The company would work on the Baghdad-administered side of the border on the Baba and Avana geological formations. Kirkuk's third formation, Khurmala, is controlled by the Kurdistan Regional Government (KRG) and being developed by the Iraqi Kurdish KAR group.

The agreement allows the British oil major - which already operates Iraq's biggest oilfield, Rumaila - to boost its exposure in the world's fifth biggest holder of oil reserves.

Baghdad hopes BP will eventually sign a technical service contract at Kirkuk like the one for Rumaila, an Iraqi oil source said. The company expects, however, to negotiate better commercial terms for this contract, industry sources said.
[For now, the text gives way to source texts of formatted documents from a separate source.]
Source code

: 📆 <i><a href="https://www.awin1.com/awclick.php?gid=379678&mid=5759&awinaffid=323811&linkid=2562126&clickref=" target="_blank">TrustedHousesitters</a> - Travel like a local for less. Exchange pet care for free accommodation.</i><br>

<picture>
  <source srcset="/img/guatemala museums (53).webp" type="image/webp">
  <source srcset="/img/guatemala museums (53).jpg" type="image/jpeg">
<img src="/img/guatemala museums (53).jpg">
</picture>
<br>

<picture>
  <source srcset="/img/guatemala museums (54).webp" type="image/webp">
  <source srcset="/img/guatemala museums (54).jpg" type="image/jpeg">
At the start, BP will spend up to $100 million to help stop Kirkuk's decline and carry out surveys to get a clear picture of the field. Iraqi officials have said they would like BP to raise production capacity to around 600,000 bpd in five years.

Iraq's central government and the KRG are locked in a widening dispute over control of oil exports, oilfields and territory that is fraying the country's uneasy federal union.

Baghdad insists it alone has the sole authority to sign deals and export oil, but Kurdistan says the constitution allows it to agree to contracts and ship oil independently of Baghdad.

Exxon, Chevron and Total have infuriated the central government by signing lucrative production sharing agreements with the KRG. BP has no interest in pursuing upstream opportunities in Kurdistan, industry sources said.

"Today's visit succeeded in securing the complete support from the local government of Kirkuk and that's exactly what was needed for BP to start developing the Kirkuk oilfield," a senior oil official told Reuters.